New sounds, designs and rounded corners – here’s what we know about the Windows 11 OS:
- The user interface gets a facelift with a more natural, streamlined, distinctly Apple-like feel and a centered start menu “dock”.
- It’ll be easier to personalize your view with Windows widgets, while snap layouts will allow you to tailor multiple screens to fit any device for better multi-tasking.
- Android apps will be easier to download via the Microsoft Store for any device and you’ll seamlessly move between devices with the same look and feel, picking up where you left off.
- Snap groups sitting in your taskbar will allow you to group apps for different projects so you can switch tasks and manage interruptions better.
- Microsoft Teams will be integrated to streamline work allowing users to share documents without opening the Teams app.
- You’ll be able to create separate desktop views for different parts of your life – work, home, gaming, and school – grouping the apps you need during every part of your day.
- You can expect a faster experience over your devices – including start up and browsing – and better battery usage.
- Choose how you interact: type, touch, voice, click or write.
- Microsoft Store is redefined, and it will be easier for developers to bring new apps to the store.
Availability and Support for Windows 10
Windows 11 will be made available ‘by the holidays’ – so probably November or December. A pre-release will be available first for developers to test and certify before it’s available to all. Microsoft says that ‘most devices purchased in the last 18-24 months will be compatible with Windows 11.’ You can verify Windows 11 requirements to find out what is compatible and feed into your hardware refresh program ahead of your update.
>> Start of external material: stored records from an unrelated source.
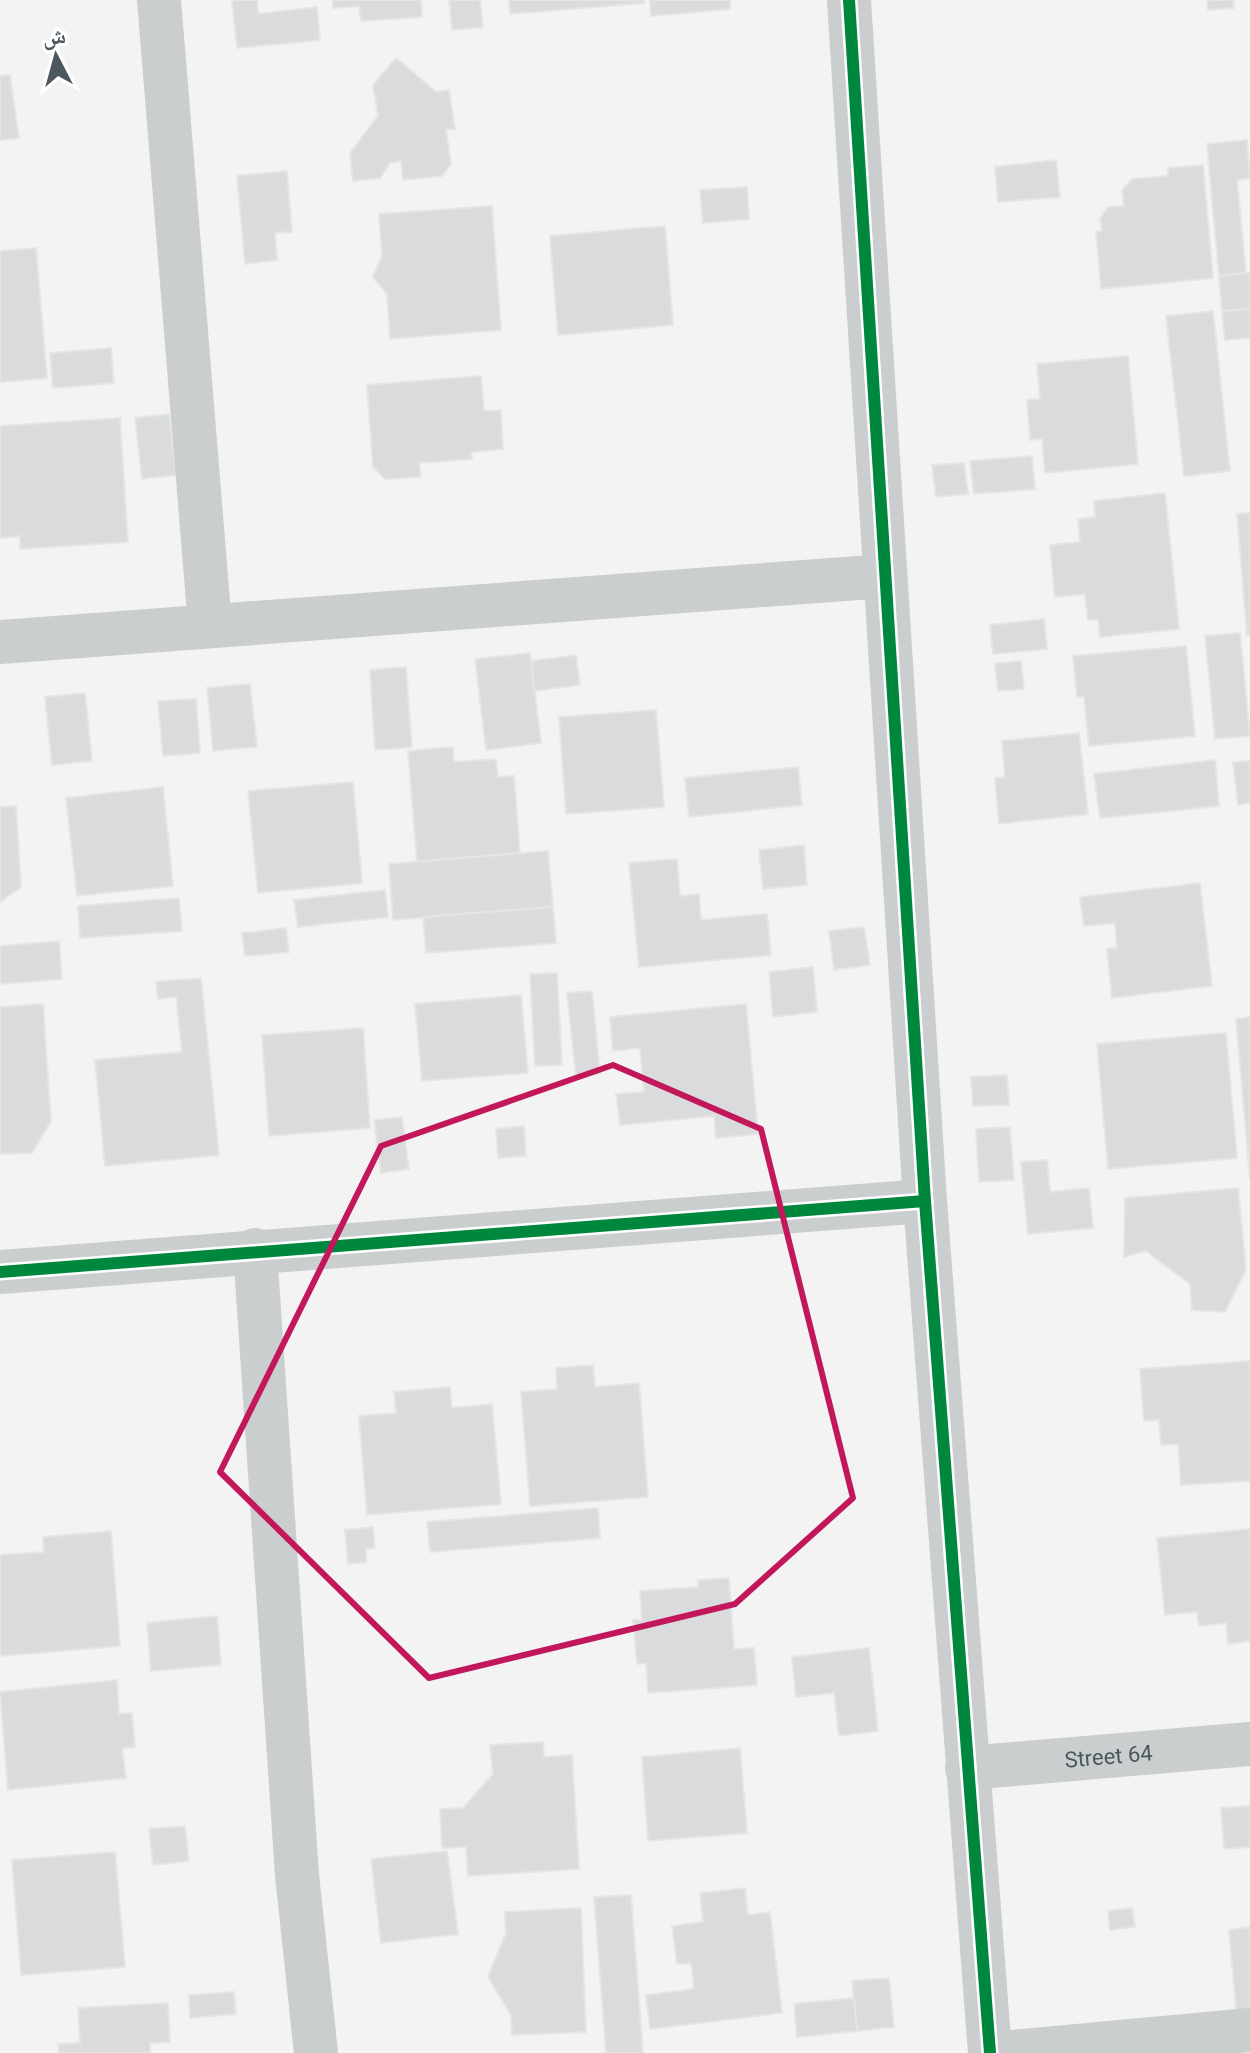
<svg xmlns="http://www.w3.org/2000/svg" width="1250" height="2053" font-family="Roboto,'Noto Naskh Arabic',sans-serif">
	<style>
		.building { fill: #dadbdc; stroke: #e5e5e6; stroke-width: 2 }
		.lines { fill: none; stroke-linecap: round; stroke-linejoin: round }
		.minor { stroke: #cbcecf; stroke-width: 44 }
		.cycleway-casing { stroke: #fff; stroke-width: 17 }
		.cycleway { stroke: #00873e; stroke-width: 12 }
		.marked { fill: none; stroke: #c2185b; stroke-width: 6; stroke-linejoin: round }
		.labels { text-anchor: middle; stroke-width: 8; stroke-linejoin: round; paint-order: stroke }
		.street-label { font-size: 22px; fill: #4b575f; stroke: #fff }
	</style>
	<rect width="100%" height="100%" fill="#f4f3f3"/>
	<g class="building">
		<polygon points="232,0 257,0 258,14 317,7 320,40 237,48"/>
		<polygon points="333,0 421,0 422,17 361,21 359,6 333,8"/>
		<polygon points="449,0 480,0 483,27 452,30"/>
		<polygon points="509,0 644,0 644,3 510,14"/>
		<polygon points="650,0 730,0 730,9 651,16"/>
		<polygon points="1207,0 1233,0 1234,8 1208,10"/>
		<polygon points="396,58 436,92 449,90 455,129 446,130 451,164 442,176 403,180 401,161 390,163 380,178 353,181 350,153 378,116 373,85"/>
		<polygon points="10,75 19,138 0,140 0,76"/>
		<polygon points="1247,140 1250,178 1237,180 1246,273 1219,276 1207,144"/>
		<polygon points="1056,160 1060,197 998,202 995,167"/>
		<polygon points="1203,165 1213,278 1101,289 1096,232 1102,231 1100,219 1108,207 1124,206 1122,190 1132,179 1168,176 1168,168"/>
		<polygon points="287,171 292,232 275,233 277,260 245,264 237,176"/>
		<polygon points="747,187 749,219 703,223 700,190"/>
		<polygon points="492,206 501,330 390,339 387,294 373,277 382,256 379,214"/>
		<polygon points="665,226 673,325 558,335 550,236"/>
		<polygon points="36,248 47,378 0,382 0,251"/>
		<polygon points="1246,273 1250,273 1250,309 1222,311 1219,276"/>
		<polygon points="1250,309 1250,338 1225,340 1222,311"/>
		<polygon points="1213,311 1230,471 1184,476 1166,316"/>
		<polygon points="111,348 114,383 53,388 50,353"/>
		<polygon points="1128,356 1138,464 1045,473 1042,439 1030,440 1027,400 1040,399 1037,364"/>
		<polygon points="481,376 484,411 501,410 503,449 471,452 472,459 419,463 421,477 385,479 373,467 367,385"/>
		<polygon points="169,414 176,475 142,479 135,418"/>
		<polygon points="120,418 128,542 20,549 20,536 0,538 0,426"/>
		<polygon points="1032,456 1035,489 974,494 970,461"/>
		<polygon points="964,463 968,494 936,497 932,465"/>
		<polygon points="1165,493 1179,629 1100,637 1098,619 1088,620 1085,594 1055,597 1050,545 1080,542 1078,519 1095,517 1094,501"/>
		<polygon points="1250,513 1250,635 1247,635 1237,514"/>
		<polygon points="1044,619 1047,649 993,654 990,625"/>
		<polygon points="1240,633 1250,736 1215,739 1205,636"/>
		<polygon points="1186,646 1195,736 1089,746 1084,697 1077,697 1073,656"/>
		<polygon points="530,653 541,743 486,750 475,659"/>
		<polygon points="576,655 580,685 534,691 531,661"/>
		<polygon points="1021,661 1024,689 998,691 995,664"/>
		<polygon points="406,667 412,747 375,750 370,670"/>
		<polygon points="250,684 257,747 213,751 207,688"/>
		<polygon points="85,693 92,761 52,765 45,697"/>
		<polygon points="196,699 200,753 163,756 158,701"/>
		<polygon points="656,710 664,807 566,814 559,717"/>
		<polygon points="1079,733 1088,814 999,824 995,778 1005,777 1002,741"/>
		<polygon points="453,747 454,762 496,759 498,777 514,776 520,853 417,862 408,751"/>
		<polygon points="1215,760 1219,806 1100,818 1094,774"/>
		<polygon points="1250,761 1250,803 1238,805 1233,762"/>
		<polygon points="798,767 802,805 689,817 685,778"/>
		<polygon points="353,782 362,883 258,893 248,791"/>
		<polygon points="163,787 173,886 77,896 66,798"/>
		<polygon points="16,806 21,887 0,902 0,807"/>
		<polygon points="804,845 807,885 763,889 759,850"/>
		<polygon points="548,851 553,907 393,920 389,864"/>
		<polygon points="677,859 680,896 699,894 701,920 767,914 771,955 639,967 629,863"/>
		<polygon points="1200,883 1212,986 1112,998 1107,949 1117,948 1115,923 1084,926 1080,897"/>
		<polygon points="385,890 388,917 298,927 294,900"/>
		<polygon points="179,898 182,931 80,938 78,906"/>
		<polygon points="553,907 556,943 426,953 423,917"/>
		<polygon points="864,927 870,965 834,970 829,931"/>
		<polygon points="286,928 289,952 245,956 242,933"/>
		<polygon points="59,941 62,979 0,984 0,946"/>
		<polygon points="813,967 817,1012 773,1017 769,972"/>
		<polygon points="557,973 562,1065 535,1066 530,974"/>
		<polygon points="201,978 219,1155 105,1166 95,1060 182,1052 176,997 158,999 156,982"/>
		<polygon points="592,991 600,1074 576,1077 567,993"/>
		<polygon points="521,995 528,1073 422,1081 415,1004"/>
		<polygon points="43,1004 51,1121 32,1153 0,1154 0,1007"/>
		<polygon points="746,1004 758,1134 716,1138 714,1116 620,1125 616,1094 644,1092 640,1048 613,1051 610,1017"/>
		<polygon points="1250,1017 1250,1179 1236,1019"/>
		<polygon points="363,1028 370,1128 269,1136 262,1035"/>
		<polygon points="1226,1033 1237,1158 1108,1169 1097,1044"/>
		<polygon points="1007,1075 1009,1105 973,1106 971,1077"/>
		<polygon points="402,1117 409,1169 381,1173 374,1120"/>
		<polygon points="524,1126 526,1156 498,1158 496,1129"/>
		<polygon points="1010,1127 1014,1180 979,1182 976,1129"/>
		<polygon points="1047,1160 1050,1192 1089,1188 1093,1228 1028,1234 1021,1162"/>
		<polygon points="1238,1188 1246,1269 1225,1312 1192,1310 1190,1284 1146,1251 1124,1257 1125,1198"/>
		<polygon points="1250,1361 1250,1481 1181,1485 1178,1444 1161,1445 1159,1420 1144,1421 1140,1369"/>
		<polygon points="593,1365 595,1387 639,1383 648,1497 530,1506 521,1392 557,1389 556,1368"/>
		<polygon points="450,1387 452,1408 492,1404 501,1504 367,1515 359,1416 396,1413 394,1392"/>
		<polygon points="598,1508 600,1538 430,1552 427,1522"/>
		<polygon points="373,1527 375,1548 366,1549 366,1562 348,1564 345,1530"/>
		<polygon points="1250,1529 1250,1641 1228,1644 1226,1623 1199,1626 1197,1612 1165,1615 1157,1538"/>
		<polygon points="111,1531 120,1646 0,1656 0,1555 44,1552 43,1537"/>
		<polygon points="729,1578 734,1649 754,1648 757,1685 648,1693 646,1663 637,1664 633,1620 642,1620 640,1591 698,1587 698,1580"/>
		<polygon points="217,1616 221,1665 151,1671 147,1623"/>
		<polygon points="869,1648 878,1731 839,1736 834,1693 796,1697 792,1657"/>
		<polygon points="117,1680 119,1714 132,1713 135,1747 122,1748 126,1778 8,1790 0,1692"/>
		<polygon points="543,1742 544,1757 572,1755 579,1869 468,1876 466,1847 442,1848 440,1809 463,1808 493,1774 490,1745"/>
		<polygon points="740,1748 747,1833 648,1841 642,1757"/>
		<polygon points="1250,1806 1250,1847 1224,1849 1221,1808"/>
		<polygon points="185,1826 189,1861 153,1865 149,1829"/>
		<polygon points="447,1851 458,1934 381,1943 371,1859"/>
		<polygon points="115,1852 125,1967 21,1975 12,1860"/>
		<polygon points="745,1888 748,1915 770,1912 782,2013 650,2029 646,1995 694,1989 691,1963 677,1964 672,1926 703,1922 700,1893"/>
		<polygon points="631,1895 643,2053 606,2053 594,1897"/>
		<polygon points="581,1908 586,2032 512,2035 511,2015 488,1977 506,1933 505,1912"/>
		<polygon points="1132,1908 1135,1927 1110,1930 1108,1911"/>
		<polygon points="1250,1927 1250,2017 1237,2018 1229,1930"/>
		<polygon points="889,1978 894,2027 857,2031 852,1981"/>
		<polygon points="234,1992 236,2014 190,2018 189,1995"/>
		<polygon points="854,1998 857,2031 797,2037 794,2004"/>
		<polygon points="168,2003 170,2042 150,2043 150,2053 59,2053 58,2044 80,2043 78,2008"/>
	</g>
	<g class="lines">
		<g class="minor">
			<polyline points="159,0 210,626"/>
			<polyline points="849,0 925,1201 990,2053"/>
			<polyline points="0,642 885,576"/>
			<polyline points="255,1250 297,1875 316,2053"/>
			<polyline points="0,1272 925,1201"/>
			<path id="s1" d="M967 1768 1250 1744"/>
			<polyline points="1000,2053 1250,2030"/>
		</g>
		<g class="cycleway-casing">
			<g id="cycleway">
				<polyline points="849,0 925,1201 990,2053"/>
				<polyline points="0,1272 925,1201"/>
			</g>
		</g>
		<use href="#cycleway" class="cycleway"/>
	</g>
	<path class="marked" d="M613 1065 761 1129 853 1498 735 1604 429 1678 220 1472 381 1146Z"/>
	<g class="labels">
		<g class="street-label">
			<text dy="8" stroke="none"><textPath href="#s1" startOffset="142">Street 64</textPath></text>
		</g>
	</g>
	<g transform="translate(56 56) rotate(354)" stroke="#ffffff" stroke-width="6" paint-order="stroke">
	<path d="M0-6L14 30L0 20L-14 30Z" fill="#4b575f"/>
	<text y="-12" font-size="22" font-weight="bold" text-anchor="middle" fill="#4b575f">ش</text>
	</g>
</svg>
What do we know about support for Windows 10? On the Windows 10 Home and Pro page, Microsoft says it will ‘continue to support at least one Windows 10 semi-annual channel until October 14, 2025’. Windows 10 was available for two years before Windows 7 was declared end of life so it’s likely that Microsoft will still deliver Windows 10 feature updates through 2023.
The Windows 10 spring 2021 update was a small one, and Microsoft has now said it will deliver Windows 10 version 21H2 with “new updates to current features that enable hybrid work like Universal Print and enhancements to management and deployment features like Windows Autopilot.” If, like many others you’re updating your enterprise annually, you may want to start preparing now for the next Windows 10 update.